Ablation Study - How Qwen3.5 learn to use profiling

Problem

Across 6 full runs (16+ trials) of our MAS kernel optimization pipeline, the executor agent (Qwen 3.5) almost never ran a profiler (rocprof or torch.profiler) despite the workflow prompt explicitly requiring it. Instead, it relied entirely on brute-force config search -- guessing kernel parameters without understanding whether bottlenecks were compute-bound or memory-bound.

Phase 1: Initial Ablation (Experiments A and B)

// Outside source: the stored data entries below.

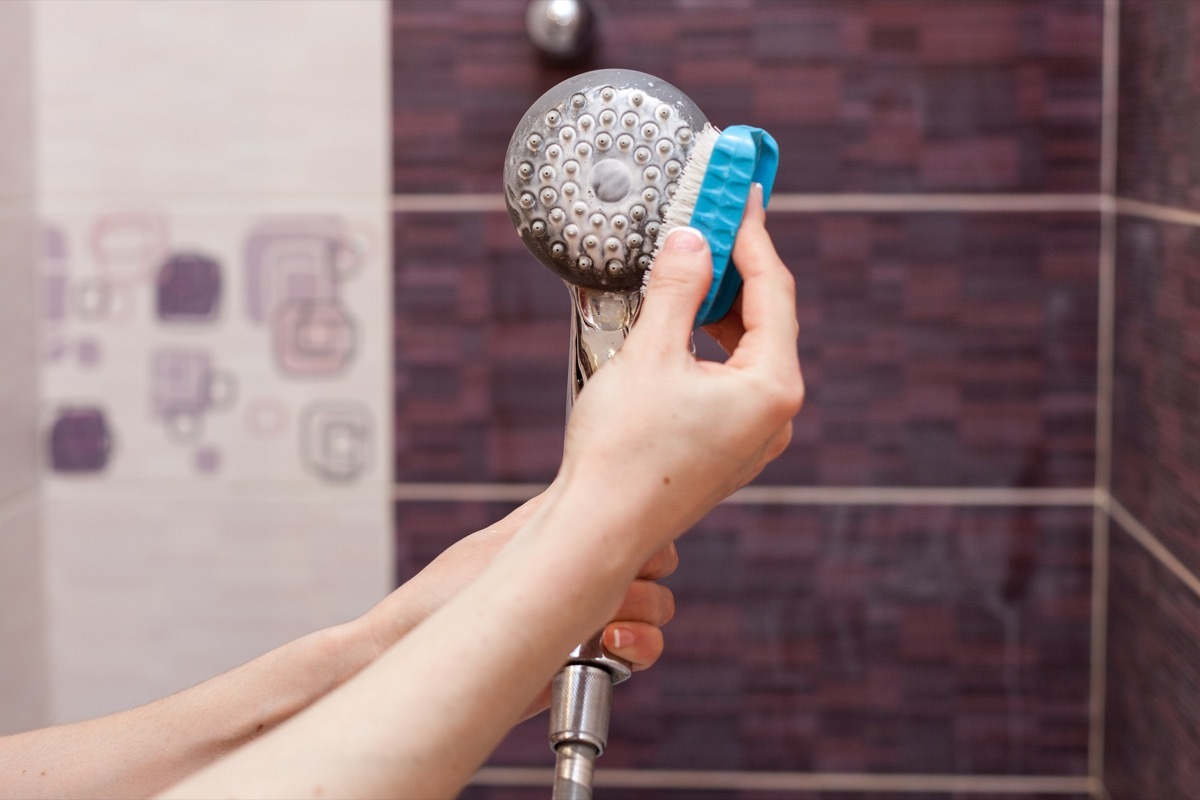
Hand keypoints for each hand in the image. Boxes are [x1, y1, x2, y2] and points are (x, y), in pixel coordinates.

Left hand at [356, 495, 676, 714]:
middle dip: (647, 571)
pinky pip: (641, 652)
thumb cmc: (444, 594)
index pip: (634, 516)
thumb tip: (597, 467)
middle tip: (615, 582)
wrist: (413, 653)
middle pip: (656, 560)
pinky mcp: (590, 660)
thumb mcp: (505, 540)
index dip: (643, 524)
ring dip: (644, 612)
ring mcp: (591, 615)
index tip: (628, 537)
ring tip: (605, 624)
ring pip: (656, 606)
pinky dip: (641, 646)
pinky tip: (612, 646)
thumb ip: (552, 513)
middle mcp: (586, 571)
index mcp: (568, 533)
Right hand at [560, 184, 802, 562]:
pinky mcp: (726, 450)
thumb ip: (677, 289)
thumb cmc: (624, 451)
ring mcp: (752, 438)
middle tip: (713, 220)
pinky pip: (730, 380)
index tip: (740, 194)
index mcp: (772, 388)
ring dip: (721, 306)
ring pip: (747, 351)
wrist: (597, 531)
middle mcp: (774, 416)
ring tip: (692, 265)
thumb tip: (692, 240)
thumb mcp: (650, 354)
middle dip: (738, 268)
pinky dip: (710, 345)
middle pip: (767, 320)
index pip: (773, 291)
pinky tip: (681, 326)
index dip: (753, 235)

Two experiments on the same task (Kimi K2.5 fused_moe_triton kernel tuning, PR #19228), each running one trial (~60 min) from a clean container.

Primary metric: Did the agent actually execute profiling?

Experiment A (Post-trial hard-check): After each trial, the orchestrator greps agent output for profiling keywords. If none found, it injects a concrete rocprof command into the next trial's prompt.
Experiment B (Real-time Claude nudge): The nudge agent (Claude Opus 4.6 via AMD proxy) monitors in real-time. At the 5-minute mark, if no profiling activity is detected, it writes an urgent nudge with the exact rocprof --stats command into the container.

	Experiment A	Experiment B
Agent ran profiling?	No	Yes (rocprof --stats)
Profiling insight	N/A	fused_moe_kernel: 86.9% GPU time
Intervention timing	Post-trial (too late)	Mid-trial at 5 min (actionable)
Score	74.4	70.4

The only behavioral difference: Experiment B's Claude nudge delivered the profiling command mid-trial, and the agent executed it.

Phase 2: Critical Bug Discovery

Before the follow-up experiments, we found a critical silent bug in _build_stages() in config.py. The YAML used target, duration_minutes, and description, but the parser only read target_ms, timeout_s, and hints. This meant:

All stage targets defaulted to 999 (stages never auto-advanced)
All stage timeouts defaulted to 3600s (ignoring configured durations)
All stage descriptions were empty (agent never received per-stage instructions like "profile first" or "focus on small batch sizes")

This bug affected every previous run. Fixed by adding fallback aliases.

Phase 3: Run 1 -- Config fix + 8h budget

Changes: Fixed config parsing, 90-min trials, targets 25/50/70, 8h budget, combined profiling enforcement.